Size Of Emergency Fund

Many personal finance experts recommend that individuals have a minimum of six months worth of expenses available to handle most emergencies. This will involve adding up what is spent each month and multiplying it by six. If a person’s budget fluctuates during the year, they can determine their needs by taking their household’s most expensive month and multiplying it by six. An emergency savings fund should be large enough to cover all living expenses and incidentals for a six month period.

Regular Payments

It’s important to make regular payments to an emergency savings fund until it reaches the necessary level. It is important to treat the payments going to the account the same as a monthly expense. Some people have had success using an automated investing or payment method, so the money goes right into their emergency savings fund. Other people will automatically put any extra money left over at the end of the month into their emergency savings fund. Most people have success when they make putting money into their emergency fund a priority.

Only Emergency Situations

Too many times people with an emergency savings fund give into the temptation to use it for something other than an emergency. It’s too easy to see something in a store and use funds from the emergency savings account to cover it. People often tell themselves they will replace the money they’ve taken out. If this is not done, it could cause serious problems when an actual emergency occurs. Many people avoid this by having the bank card or checks to the emergency account hidden away.
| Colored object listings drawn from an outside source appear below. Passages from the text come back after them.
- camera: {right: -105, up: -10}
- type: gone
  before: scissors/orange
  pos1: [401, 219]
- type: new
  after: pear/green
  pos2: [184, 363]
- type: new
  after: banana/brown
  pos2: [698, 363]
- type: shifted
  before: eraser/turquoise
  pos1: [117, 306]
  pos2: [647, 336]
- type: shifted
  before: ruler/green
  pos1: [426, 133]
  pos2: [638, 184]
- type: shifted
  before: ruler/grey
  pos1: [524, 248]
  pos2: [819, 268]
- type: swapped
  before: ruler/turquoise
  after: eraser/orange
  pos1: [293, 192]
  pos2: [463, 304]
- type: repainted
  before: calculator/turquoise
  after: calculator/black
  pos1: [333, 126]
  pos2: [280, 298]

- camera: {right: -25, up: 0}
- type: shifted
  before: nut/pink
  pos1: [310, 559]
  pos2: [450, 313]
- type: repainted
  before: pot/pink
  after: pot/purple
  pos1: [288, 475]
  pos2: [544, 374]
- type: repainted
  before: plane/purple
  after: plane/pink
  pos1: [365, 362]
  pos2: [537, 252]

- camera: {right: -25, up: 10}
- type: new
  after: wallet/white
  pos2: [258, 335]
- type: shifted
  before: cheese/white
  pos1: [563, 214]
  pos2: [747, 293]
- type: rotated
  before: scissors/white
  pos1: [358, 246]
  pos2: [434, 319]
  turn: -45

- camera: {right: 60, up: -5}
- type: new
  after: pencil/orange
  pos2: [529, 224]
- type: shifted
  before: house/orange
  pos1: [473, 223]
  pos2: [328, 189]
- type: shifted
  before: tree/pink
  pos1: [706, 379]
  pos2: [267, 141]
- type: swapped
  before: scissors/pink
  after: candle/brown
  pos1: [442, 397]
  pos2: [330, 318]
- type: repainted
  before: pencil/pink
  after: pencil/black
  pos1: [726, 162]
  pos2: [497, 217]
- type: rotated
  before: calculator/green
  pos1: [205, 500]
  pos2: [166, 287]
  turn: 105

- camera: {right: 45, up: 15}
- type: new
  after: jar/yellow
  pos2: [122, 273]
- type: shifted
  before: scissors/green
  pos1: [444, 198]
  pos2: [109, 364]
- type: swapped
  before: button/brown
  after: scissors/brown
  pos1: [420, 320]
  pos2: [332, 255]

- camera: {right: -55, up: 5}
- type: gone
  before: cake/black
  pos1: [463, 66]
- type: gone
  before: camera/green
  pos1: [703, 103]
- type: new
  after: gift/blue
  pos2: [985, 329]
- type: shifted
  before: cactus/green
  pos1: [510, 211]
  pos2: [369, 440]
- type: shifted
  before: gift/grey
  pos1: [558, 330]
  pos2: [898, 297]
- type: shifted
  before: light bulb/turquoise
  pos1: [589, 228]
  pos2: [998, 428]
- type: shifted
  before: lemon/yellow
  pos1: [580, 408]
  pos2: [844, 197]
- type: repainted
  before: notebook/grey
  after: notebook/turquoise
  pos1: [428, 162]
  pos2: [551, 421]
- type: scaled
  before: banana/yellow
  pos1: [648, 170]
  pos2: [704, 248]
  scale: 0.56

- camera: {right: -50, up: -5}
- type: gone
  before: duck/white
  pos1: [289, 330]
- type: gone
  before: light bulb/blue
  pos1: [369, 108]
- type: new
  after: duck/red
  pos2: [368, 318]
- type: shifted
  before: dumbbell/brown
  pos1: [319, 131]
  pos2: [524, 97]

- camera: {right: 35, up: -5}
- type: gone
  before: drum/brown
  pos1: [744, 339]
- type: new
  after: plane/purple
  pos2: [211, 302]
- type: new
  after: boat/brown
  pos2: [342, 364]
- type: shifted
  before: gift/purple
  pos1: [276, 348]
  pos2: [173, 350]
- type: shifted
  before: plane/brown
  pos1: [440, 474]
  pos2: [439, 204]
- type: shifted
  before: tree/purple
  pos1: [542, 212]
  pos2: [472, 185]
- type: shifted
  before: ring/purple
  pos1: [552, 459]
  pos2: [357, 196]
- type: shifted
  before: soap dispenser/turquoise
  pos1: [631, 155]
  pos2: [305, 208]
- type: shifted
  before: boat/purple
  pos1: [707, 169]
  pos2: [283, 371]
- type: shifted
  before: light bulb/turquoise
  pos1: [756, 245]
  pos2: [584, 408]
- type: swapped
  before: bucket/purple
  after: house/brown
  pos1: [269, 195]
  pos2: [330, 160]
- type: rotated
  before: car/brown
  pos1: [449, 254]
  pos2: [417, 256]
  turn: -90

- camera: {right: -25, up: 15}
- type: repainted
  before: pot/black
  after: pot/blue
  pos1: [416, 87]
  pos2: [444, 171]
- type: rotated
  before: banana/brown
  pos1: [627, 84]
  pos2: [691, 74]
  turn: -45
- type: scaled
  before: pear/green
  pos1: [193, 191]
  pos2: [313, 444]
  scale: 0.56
It’s best in most cases, to find a way to limit access to the emergency savings fund.


Maintaining a minimum of six months expenses in an emergency savings fund can mean the difference between surviving a financial emergency or being negatively affected by it. The ability to pay household bills for several months can provide people with time they will need to handle what they are facing. It is a way to prevent a bad situation from becoming much worse.